Le Niger est un pays de Tourisme, qui possède une diversité de produits touristiques. Cependant, depuis quelques années, l’insécurité qui prévaut dans certaines zones a touché le secteur touristique. Quels en sont les réels impacts?

Notre Pays, à travers ses huit régions renferme des richesses culturelles, fauniques, des vestiges historiques, archéologiques et de magnifiques sites touristiques, notamment les déserts du Ténéré, du Termit, du Tal ; le cimetière des dinosaures ; la vallée du fleuve Niger ; le Parc du W ; les derniers spécimens des girafes de l’Afrique de l’Ouest ; les rites culturelles ; l’artisanat et l’architecture traditionnelle.

Cette gamme de produits diversifiés prédestine le Niger au rang d’une destination internationale d’avenir pour la pratique de toutes les formes de tourisme.

La pratique touristique dans sa conception traditionnelle a été malheureusement impactée par l’insécurité depuis les premières rebellions armées jusqu’à l’avènement de la vague terroriste, qui déferle actuellement sur le monde et au sahel en particulier.

Les impacts de cette situation sont liés à l’arrêt des vols charters et le départ de certains opérateurs du tourisme international comme « Point-Afrique » et l’imposition de mesures drastiques aux agences qui contribuent à amener des touristes au Niger, sans oublié le récent classement de l’ensemble du pays en zone rouge, sauf Niamey la Capitale, par certaines chancelleries qui déconseillent totalement à leur ressortissant de fréquenter la destination Niger.

Je rappelle cependant que l’insécurité avait failli plomber le secteur mais le Gouvernement avait trouvé une stratégie de contournement de la menace par le développement du tourisme d’affaires notamment en positionnant le Niger comme un centre d’excellence pour l’organisation des manifestations internationales comme les conférences, les compétitions sportives comme U19, les festivals et les fêtes tournantes du 18 décembre.

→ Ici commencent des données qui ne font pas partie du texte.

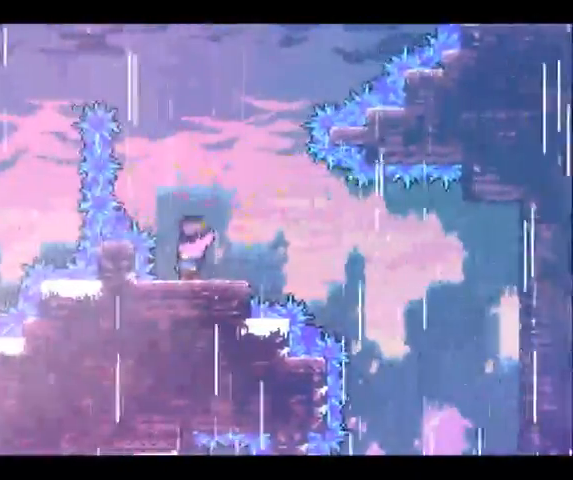
Gameplay with a controller (Xbox layout); each line is a JSON object with the inputs held at the frame after it (dt_ms = milliseconds from this image to that frame). "button_events" lists button changes between this image and that frame as [ms after this image, input, new state], when the widget could be followed in between (sticks are given only as held states). Not read: A L1 L3 R1 R2 R3.
{"dt_ms": 500, "buttons": [], "left_stick": "center", "right_stick": "center", "button_events": []}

Ces évènements ont boosté le chiffre d’affaires des professionnels du secteur.

Le sommet de l’UA 2019 à lui seul a drainé plus de 7 000 personnes, ce qui représente une manne financière importante pour l’économie de la ville de Niamey. En termes de visibilité ce n’est pas négligeable pour notre capitale et notre pays, souvent confondu avec le Nigéria.

Aujourd’hui l’image du Niger se confond moins parce que durant ces quelques jours les caméras du monde étaient braquées sur Niamey. Notre pays a été au centre de l’actualité internationale. Nous avons enregistré en 2019 un taux d’accroissement des recettes touristiques de 37, 87% contre une prévision de 18,34%.

En effet, Les recettes touristiques sont passées de 169 milliards FCFA en 2018 à 233 milliards en 2019. Et cela sans tenir compte des recettes des Agences de voyages, de restauration, des transports touristiques et des achats de souvenirs. Cependant, malgré la baisse de la fréquentation occasionnée par les effets de l’insécurité au sahel.

Ce qui démontre que le Niger est très attractif et que si nous réglons les contingences défavorables à la fréquentation, la destination se vendra facilement. Nous étions donc en train de juguler les effets de l’insécurité sur les entreprises du secteur, quand s’est abattue sur le monde la pandémie de la COVID-19….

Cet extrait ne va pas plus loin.